> Page:
+++

Web-Only Feature: Obama stumbled on Lincoln's charity trail



IT IS AUTUMN IN LINCOLN, or is it springtime in Paris?

We turn left onto this grand boulevard from where some of the grandest neighborhoods in the city flow like gentle streams. And as we roll past majestic trees that stand tall and strong on a land once filled with prairie, we are now driving inside a giant postcard. Children playfully prance home from school on serene streets greeted by heavenly hedges, immense gardens and lush lawns, which lead to historic homes of stone and brick, and of course, wood. Two Woodses: Frank and Mark.

It was more than a century ago that the Woods brothers had a vision for much of these 500 acres just a couple of miles southeast of downtown Lincoln. It is now known as the Boulevards Historic District, but when these guys from Chicago stared out across this farm ground, they saw their own Land of Oz.

“They were great promoters, but they also had a really big idea,” said Ed Zimmer, the historic preservation planner for Lincoln and Lancaster County. “They envisioned this grand boulevard going all the way from Lincoln to the next little town, which at that time was called College View. With that big vision, it takes off, and they build the finest houses in town.”

Frank and Mark Woods moved from Chicago in the 1880s when their father decided he could make more noise as an auctioneer in this boom town of Lincoln, which suddenly had quadrupled in size, exploding in growth because of the railroad. The other brother, George, got into the act, and the young Woods men started wheeling and dealing. They imported stallions and European draft horses, sold tractors, repaired the riverbank, started a phone company, and then they dug into the real estate business.

Soon after the century turned, the wheels started turning inside the business minds of Frank and Mark. They bought up patches of the prairie and dreamt of greener pastures, not just for their investment but to provide a better living environment for Lincoln families. They had visions of innovative modern lots, with homes set back from brick-paved streets, surrounded by a landscape canvas of quaint sidewalks and wonder walls of trees and shrubs.

The Woods brothers wanted their developments built with complete water and sewer systems. They also planned for a street car running on their “Broadway,” the spectacular Sheridan Boulevard. From Sheridan, they wanted side streets to curve with the natural flow of the land, instead of from lines drawn on a map.

Zimmer is an architectural historian, but he is also the wonderful wizard of this district. His research spanning 15 years ended with an 80-page nomination paper that earned the district a home in the National Register of Historic Places in 2008. Zimmer supervised the photography of the 1,200 homes in the district built before 1958, and those pictures captured ideas these brothers planted on this Nebraska land.

“That’s one reason we call it the Boulevards District,” Zimmer said. “It’s got lovely, curving streets with great expansive right-of-ways, with the trees and hedges, plantings and the houses sort of arching along these beautiful streets. It was the first area in Lincoln that the layout of the streets responded to the shape of the land, rather than just treating everything like it’s flat and drawing straight lines on it.”

+++

> Short problem A: According to the article on Lincoln's Boulevards Historic District, why did Frank and Mark Woods move from Chicago to Lincoln? Answer in one to three sentences.
> Short problem B: Rewrite the passage of the article on the Boulevards Historic District from "Zimmer is an" up to and including "this Nebraska land.", replacing "wonderful wizard" with "chief guide".
> Short problem C: Write the next part of the article about Lincoln's Boulevards Historic District, carrying on after its final paragraph.
The lines that follow have no connection to the article about the Boulevards Historic District.

Dataset items:
+++

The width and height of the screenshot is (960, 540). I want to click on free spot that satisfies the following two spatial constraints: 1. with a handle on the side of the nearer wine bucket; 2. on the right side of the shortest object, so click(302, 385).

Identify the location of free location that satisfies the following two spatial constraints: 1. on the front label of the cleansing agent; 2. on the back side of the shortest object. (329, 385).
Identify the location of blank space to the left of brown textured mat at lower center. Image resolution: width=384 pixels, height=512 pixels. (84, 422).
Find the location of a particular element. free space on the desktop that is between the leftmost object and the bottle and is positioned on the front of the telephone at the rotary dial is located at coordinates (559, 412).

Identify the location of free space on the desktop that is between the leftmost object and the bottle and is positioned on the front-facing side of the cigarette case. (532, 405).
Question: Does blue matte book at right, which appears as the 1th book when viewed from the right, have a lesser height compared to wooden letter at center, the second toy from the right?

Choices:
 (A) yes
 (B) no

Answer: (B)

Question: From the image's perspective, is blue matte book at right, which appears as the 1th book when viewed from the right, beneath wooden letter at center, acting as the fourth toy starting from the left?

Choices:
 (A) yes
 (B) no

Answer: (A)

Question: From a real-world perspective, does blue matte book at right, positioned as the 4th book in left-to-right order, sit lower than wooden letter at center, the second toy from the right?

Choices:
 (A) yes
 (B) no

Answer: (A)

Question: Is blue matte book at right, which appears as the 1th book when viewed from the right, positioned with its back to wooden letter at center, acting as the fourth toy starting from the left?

+++

> Task output A: They moved in the 1880s because their father decided he could make more noise as an auctioneer in Lincoln. The city was a boom town that had suddenly quadrupled in size, exploding in growth because of the railroad.

> Task output B:
Zimmer is an architectural historian, but he is also the chief guide of this district. His research spanning 15 years ended with an 80-page nomination paper that earned the district a home in the National Register of Historic Places in 2008. Zimmer supervised the photography of the 1,200 homes in the district built before 1958, and those pictures captured ideas these brothers planted on this Nebraska land.

> Task output C:
Those side streets were the master strokes of this building mural. Frank and Mark wanted their own dream houses. They wanted wealthy buyers to invest $10,000 for homes built on Sheridan Boulevard. But their plan also made room for common folks on the affordable side streets, where it was $4,000 for a housing lot.

The Woods Brothers were rolling the dice on their real-life Monopoly board. They only owned a slice of ground near South Street, so the Woods pitched housing deals to land owners parcel by parcel and got each one to help extend the boulevard two miles by offering free trolley rides on the wide grassy median. The brothers sung out about the housing lots with free band concerts and bold advertisements in the Sunday newspaper. And big signs would trumpet a final warning at the concerts to prospective buyers: This is your last chance. Then the next concert would always bring another last chance. The following ad by the Woods’ from 1909 was published in Zimmer’s report.

“Homes for the poor as well as the rich,” read the ad. “We have many beautiful lots in this addition that we are offering to the young men and the young women who are fighting and saving for a home.”

In 1950, six years before his death, Mark Woods gave an interview to the Lincoln Journal, and he looked back to when the dream broke ground in 1909.

“I felt the development of modern residential lots with shrubbery planned and set back, and building-cost restrictions would pay us for the effort as well as beautify Lincoln,” Mark Woods recalled, remembering also their trolley that ran until World War II ended.


Frank Woods, the visionary behind Lincoln’s historic Boulevards District, had his hand in a lot more than home building. Click here to learn how his industrious spirit set the stage for a modern controversy of presidential proportion.


(The full story Boulevard of Dreams originally appeared in the March/April 2011 issue of Nebraska Life Magazine.)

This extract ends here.